Doggy Breath is More Than Just Stinky

 Some people think that a dog’s bad breath is a trait inherent to the canine species, something that is completely unavoidable. However, bad breath is generally a result of the bacteria that live in the infected gum and dental tissue in your dog’s mouth, and there’s nothing normal about that. This odor is a sign of progressive dental disease. Treats and chew toys alone will not make this problem better, not without a thorough veterinary dental cleaning and a proper home care plan.

A proactive approach is the best way to prevent doggy dental issues. Here are some symptoms to be on the watch for:

  • Bad breath / Halitosis
  • Problems eating, loss of appetite (only in the most severe cases)
  • Red, swollen, bleeding gums (usually the molars in the back of the mouth)
  • Loose, broken, missing teeth
  • Blood in saliva or nasal discharge
  • Lesions in mouth

Should you notice any of these symptoms, schedule a veterinary appointment right away.

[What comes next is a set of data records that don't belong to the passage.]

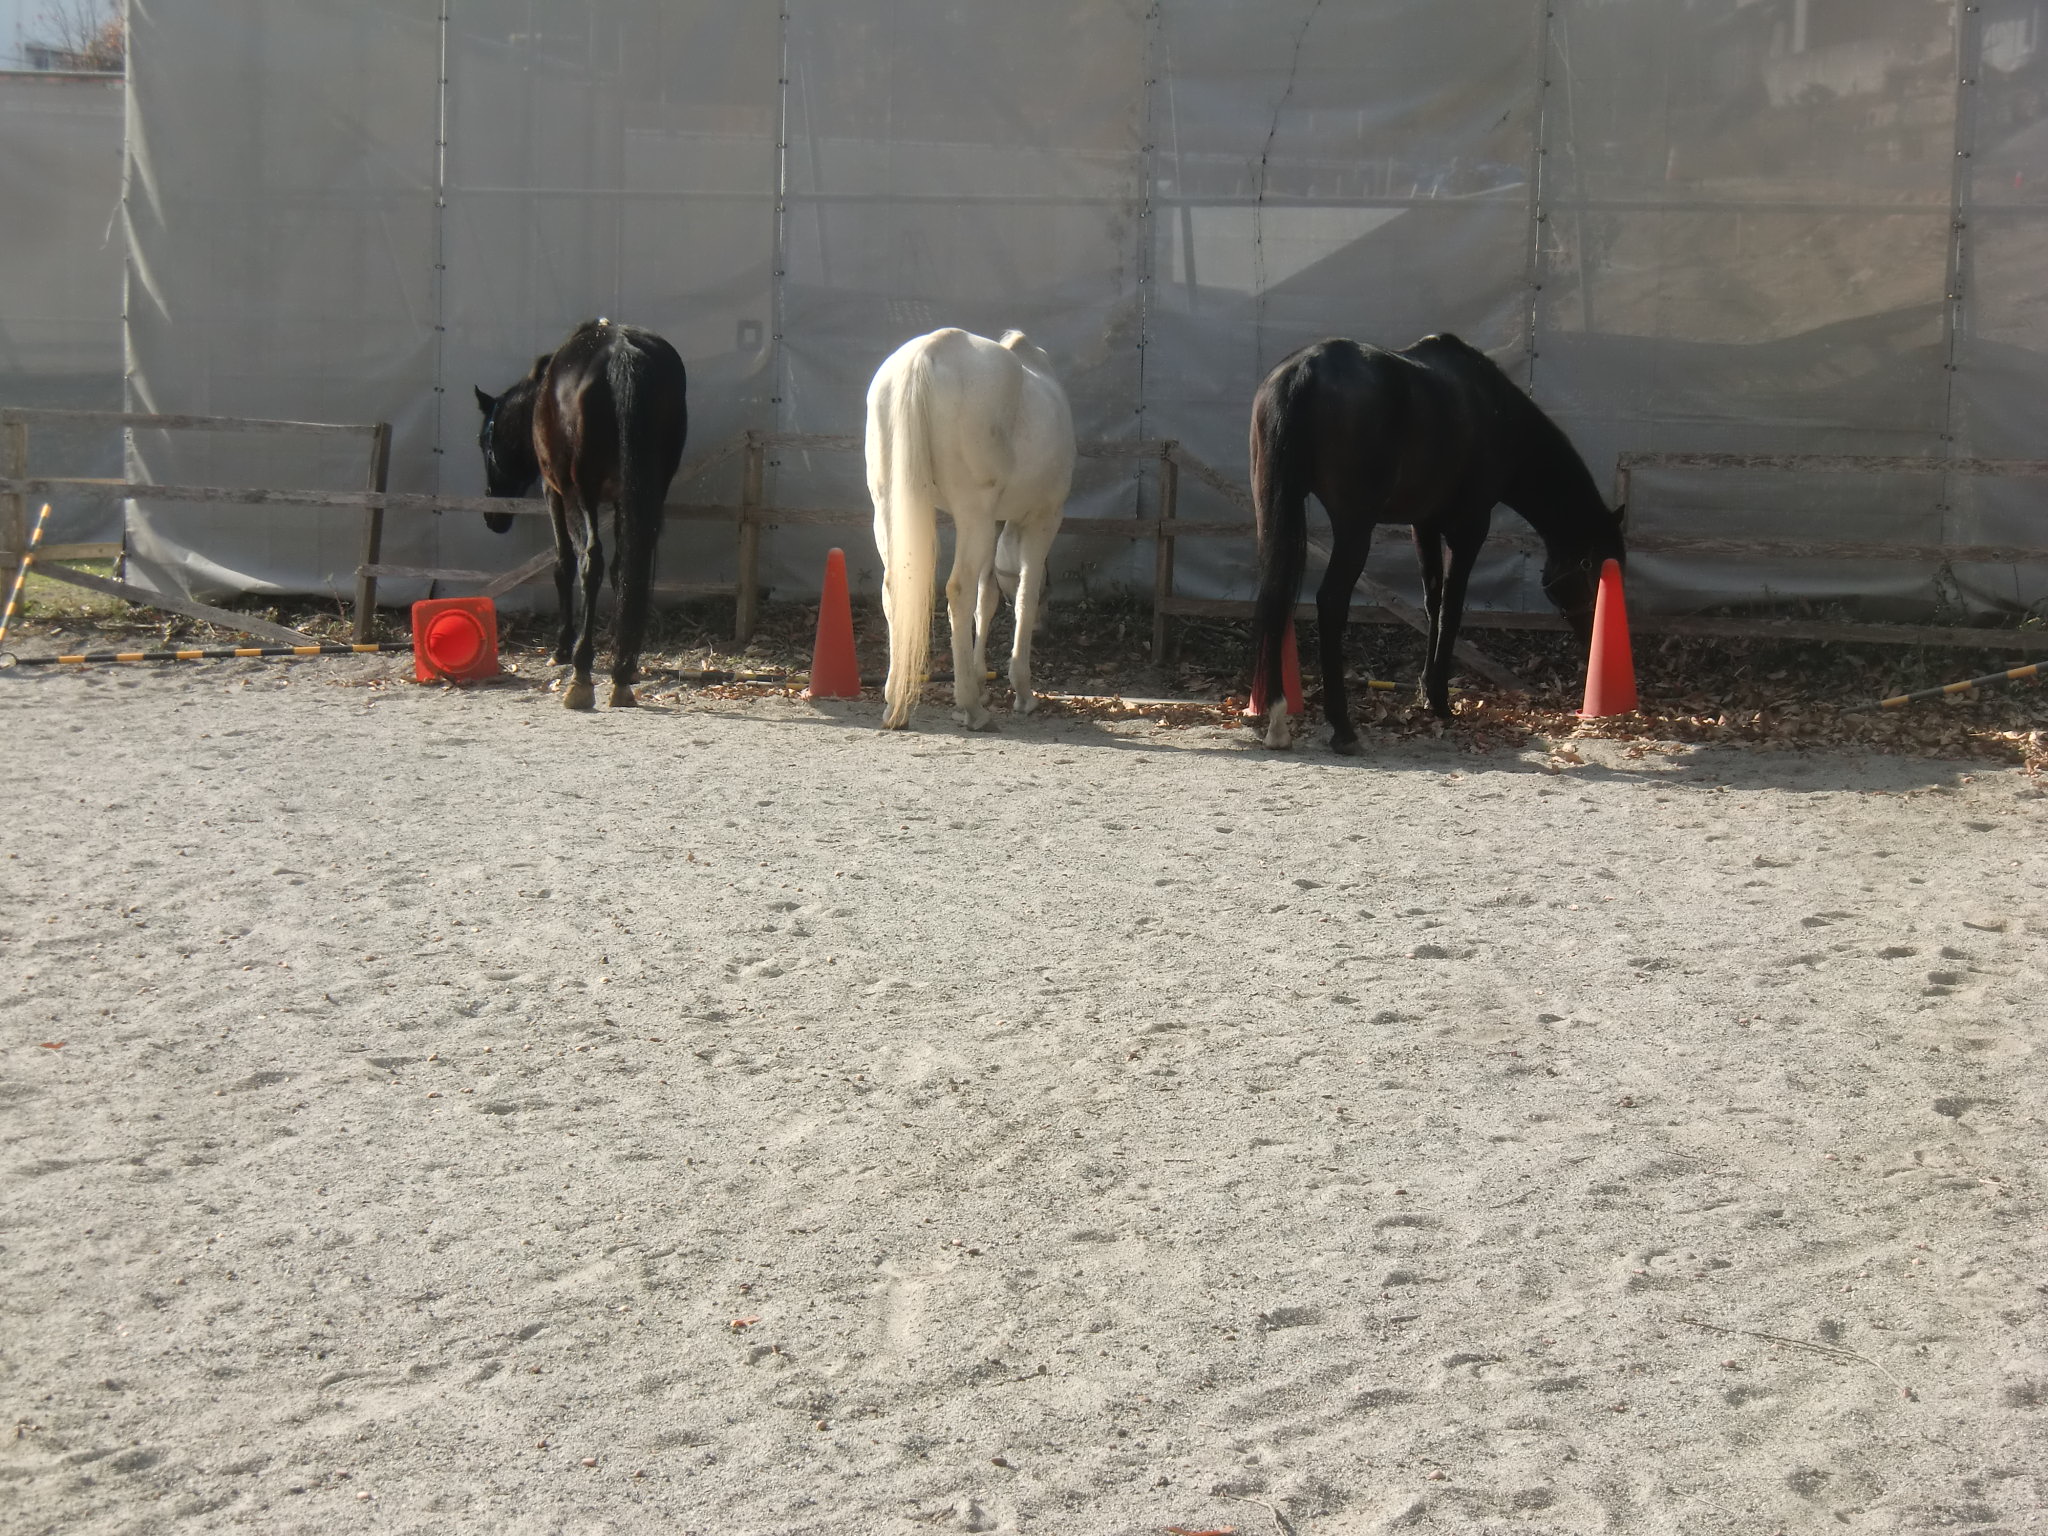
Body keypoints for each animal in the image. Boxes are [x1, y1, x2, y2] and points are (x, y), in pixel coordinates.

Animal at [474, 318, 688, 710]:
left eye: (485, 442)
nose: (493, 517)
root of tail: (621, 351)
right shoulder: (623, 499)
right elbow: (622, 571)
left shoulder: (554, 493)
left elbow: (564, 565)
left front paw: (562, 648)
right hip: (651, 487)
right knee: (629, 562)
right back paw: (623, 668)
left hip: (579, 491)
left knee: (591, 561)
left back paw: (582, 673)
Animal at [865, 327, 1075, 731]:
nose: (1046, 628)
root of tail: (930, 349)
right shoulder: (1043, 518)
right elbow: (1022, 595)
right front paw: (1021, 691)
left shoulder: (991, 522)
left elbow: (987, 598)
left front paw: (981, 680)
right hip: (972, 513)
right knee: (958, 589)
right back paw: (971, 709)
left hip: (889, 508)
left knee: (894, 588)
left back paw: (895, 701)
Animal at [1249, 333, 1625, 753]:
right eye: (1597, 569)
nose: (1594, 639)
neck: (1498, 413)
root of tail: (1305, 371)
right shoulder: (1469, 529)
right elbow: (1452, 607)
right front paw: (1441, 700)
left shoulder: (1423, 525)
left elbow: (1432, 603)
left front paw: (1426, 690)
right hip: (1353, 526)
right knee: (1330, 602)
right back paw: (1342, 727)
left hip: (1273, 511)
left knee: (1276, 594)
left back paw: (1276, 719)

Your Dog is at the Vet, Now What?

During an oral exam, a veterinarian looks for any signs of abnormality or ill health. Veterinarians are trained to spot many different symptoms, including:

  • Overbite, underbite, malocclusion, teeth that don’t fit together
  • Gingivitis and periodontal disease
  • Facial swelling
  • Tartar buildup
  • Fractured or broken teeth
  • Cavities
  • Abscesses

Your veterinarian will develop a customized plan of prevention or treatment based on what is found during your dog’s dental exam.

Dog Dental Treatments

If dental issues are found, our veterinarian will explain what they mean for your dog and recommend the appropriate dental procedure. During this procedure, your dog is will be sedated and your veterinarian will then be able to conduct a more thorough exam. It is important to remember that half of the tooth is under the gum line, invisible to the human eye, therefore, it is imperative that x-rays are performed to compete assessment of the tooth. We do this digitally, so that your veterinarian will be able to quickly assess the health of the underlying tooth. Quite often a tooth may look completely normal but the roots are abscessed and a great source of pain for your dog. After determining whether extractions are necessary for abscessed or broken teeth to provide permanent relief, ultrasonic and hand scaling will remove plaque and tartar both above and below the gum line. A thorough scaling below the gum line is critical to the success of any dental cleaning, as this is where illness-causing bacteria hide. Polishing will then smooth the surface of the teeth after scaling, making them resistant to additional plaque formation.